What the exercise asks: Turn every text line in the rows below into a Markdown table with two columns, "No." for a running line number and "Line" for the line itself, skipping blank lines. Leave the pictures out of the answer.
++++ Input for this task ++++
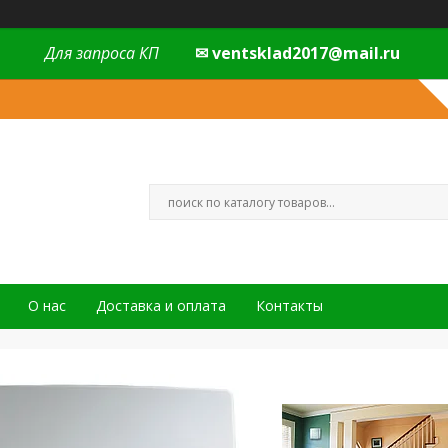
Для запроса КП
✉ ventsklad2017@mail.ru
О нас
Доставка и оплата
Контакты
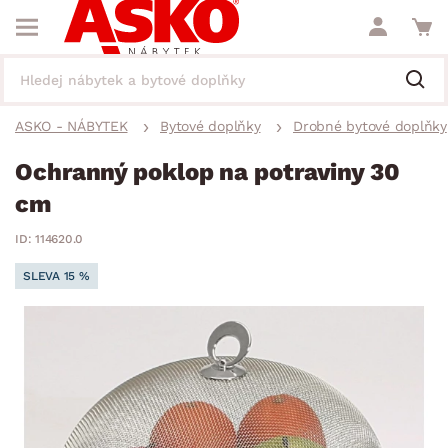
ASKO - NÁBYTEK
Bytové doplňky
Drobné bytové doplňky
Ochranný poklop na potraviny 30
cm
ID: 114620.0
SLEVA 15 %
++++
Answer section:
| No. | Line |
|---|---|
| 1 | Для запроса КП |
| 2 | ✉ ventsklad2017@mail.ru |
| 3 | О нас |
| 4 | Доставка и оплата |
| 5 | Контакты |
| 6 | ASKO - NÁBYTEK |
| 7 | Bytové doplňky |
| 8 | Drobné bytové doplňky |
| 9 | Ochranný poklop na potraviny 30 |
| 10 | cm |
| 11 | ID: 114620.0 |
| 12 | SLEVA 15 % |